A: “Well, from as far back as I can remember, I always played tennis. …She coached me for most of my life, obviously. She was always there for me whether I won, lost. Going to a tournament, it was just us two. It definitely grew us closer, which I’m thankful for. I call her before my matches here when I’m nervous or if I need to talk through something. …She came (here) over the weekend. She drove to Yale, to Connecticut, for our national indoors. …She’s definitely still involved.”
Q: What was the moment, or match, this year that made you feel like you could make an impact your first year?
A: “It didn’t really take a match to do it. It was more mentally that I thought I could. Helping the team, being more of a leader, being positive, I never really thought about it as a match or something specific. I knew I could impact the team in some way, but I didn’t know which way.”
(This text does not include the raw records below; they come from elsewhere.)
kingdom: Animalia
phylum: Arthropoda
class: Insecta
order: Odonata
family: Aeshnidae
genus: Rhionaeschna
Q: Have your expectations, goals, grown with the success that you’ve been having?
A: “For sure. The transition, I feel like I’ve handled the transition better than I thought I would. I definitely created some goals. The ACC’s is definitely one — to win that for the team. NCAA’s, both teams and individually, are big goals. As well as becoming an All-American. That would be awesome.”
Q: You guys face Michigan, at home, on April 6. Is that something you’re looking forward to? Any ties over there?
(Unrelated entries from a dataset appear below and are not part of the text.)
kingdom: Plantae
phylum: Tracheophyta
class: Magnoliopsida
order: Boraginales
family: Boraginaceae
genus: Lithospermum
A: “A lot of my junior rivalries and friends are on that team. I’m very excited for them.”
Q: What’s been your long-term goal with the sport? Have you only just wanted to play Division I tennis, or have you wanted to make a living out of it? What’s been the ultimate goal since you first gripped a racket?
A: “I knew I wanted to play college tennis. That was always the goal. As the success started coming when I was younger, I started questioning where I wanted to go, and do I want to get to that next level and who’s going to take me there? I’m going to take the sport wherever it gets me, and I’m going to try the circuit after college.”
Q: Like I said, I’m not sure how well freshman usually perform. What’s the reception been like from your teammates?
A: “Coming into a school that’s No. 2 in the country and has been in the top 5 for a while, and me being the No. 1 preseason freshman coming in, everyone respects each other. …Everyone was really encouraging about any success that anyone has had, because everyone is good. I thought that was really cool.”
Q: In the offseason, are you coming back home to train or do you stay in Carolina? How does that work?
A: “There really is no offseason. We play in fall and spring, we obviously have winter break, but during the summer I’m going to travel and play some pro events — maybe travel with the USTA team. Then spending some time at home with my family.”
Q: What’s been the best part about your journey into college so far? Has any of it been surreal?
A: “I didn’t realize how busy a student-athlete is. I’ve always been told, but the stories are true. I have my 6:45 (a.m.) workouts. Between tennis, school, homework, doing stuff with my team, I really don’t have much time for anything else. Although, I wouldn’t be wanting to do anything else either. So far, it’s been one of the best experiences that I’ve ever had. I’m having a lot of fun, really enjoying tennis. I’m able to do what I love at a great school, and it’s been a surreal experience.”